Ever get a meal at one of those Medieval places? Luckily, they use modern food preservation techniques – there’s a time for authenticity, and there’s a time for public health. But there’s another food theme coming. From Spiegel:
Berlin Restaurant Caters to Modern Cavemen
No cheese, bread or sugar are available at a recently opened Berlin
eatery. In fact, guests are served dishes made only of ingredients that
would have been available to their hunter-gatherer ancestors. The Stone
Age fare is prepared by adherents of the Paleolithic movement, who say
their restaurant is the first of its kind in Europe.
“Many people think the Paleolithic diet is just some hipster trend but it's a
worldwide phenomenon, with an online community that spans the globe," he told
SPIEGEL ONLINE of the growing interest in caveman cooking.
I note with approval the stainless steel all over the kitchen, and the presence of forks.
The food doesn’t look bad at all – lots of salads, some salmon, no gluten grains.
Locally, there does seem to be a paleo movement, but it seems to mean something different. For example, a website called PaleoHacks has this Q&A:
Q: I'm planning a trip with the girlfriend to Chicago in a week or so, and I'd love to find some paleo-friendly places to eat there.
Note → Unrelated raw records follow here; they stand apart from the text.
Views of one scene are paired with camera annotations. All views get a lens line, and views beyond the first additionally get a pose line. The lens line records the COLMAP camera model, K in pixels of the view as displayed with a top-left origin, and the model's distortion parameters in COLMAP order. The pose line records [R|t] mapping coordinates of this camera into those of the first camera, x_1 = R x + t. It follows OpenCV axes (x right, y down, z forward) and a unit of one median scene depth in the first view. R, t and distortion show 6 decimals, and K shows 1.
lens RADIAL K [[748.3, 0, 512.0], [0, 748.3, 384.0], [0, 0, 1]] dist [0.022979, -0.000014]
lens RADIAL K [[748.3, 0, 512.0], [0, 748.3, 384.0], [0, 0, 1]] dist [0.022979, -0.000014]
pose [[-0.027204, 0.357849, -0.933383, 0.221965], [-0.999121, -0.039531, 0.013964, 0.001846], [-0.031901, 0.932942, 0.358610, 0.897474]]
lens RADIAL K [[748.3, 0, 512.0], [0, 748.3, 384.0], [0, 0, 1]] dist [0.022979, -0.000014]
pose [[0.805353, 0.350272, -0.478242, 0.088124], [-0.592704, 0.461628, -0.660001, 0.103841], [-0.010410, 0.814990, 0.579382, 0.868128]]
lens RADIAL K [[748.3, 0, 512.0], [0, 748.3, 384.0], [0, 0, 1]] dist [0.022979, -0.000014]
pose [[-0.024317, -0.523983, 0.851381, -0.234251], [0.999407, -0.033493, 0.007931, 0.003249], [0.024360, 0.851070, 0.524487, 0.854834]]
A: We have a few Brazilian steakhouses here. I have only been to Fogo de Chao http://www.fogodechao.com/ and it's excellent. I don't know where their meat comes from and when I am going out for a special dinner, I don't really worry about it. There is also Brazzaz, but I haven't been there. http://www.brazzaz.com/
I've wanted to try the french fries at Duck Fat Grill http://www.duckfatgrill.com/, but again, I've never been there. Not much on their menu looks extremely Paleo friendly.
Here is a list from urban spoon listed as gluten-free friendly.
I’ve eaten at Fogo de Chao, and it’s impossible for me to think of an evening dining at Fogo de Chao as an evening of healthy eating. They should have a cardiologist on staff.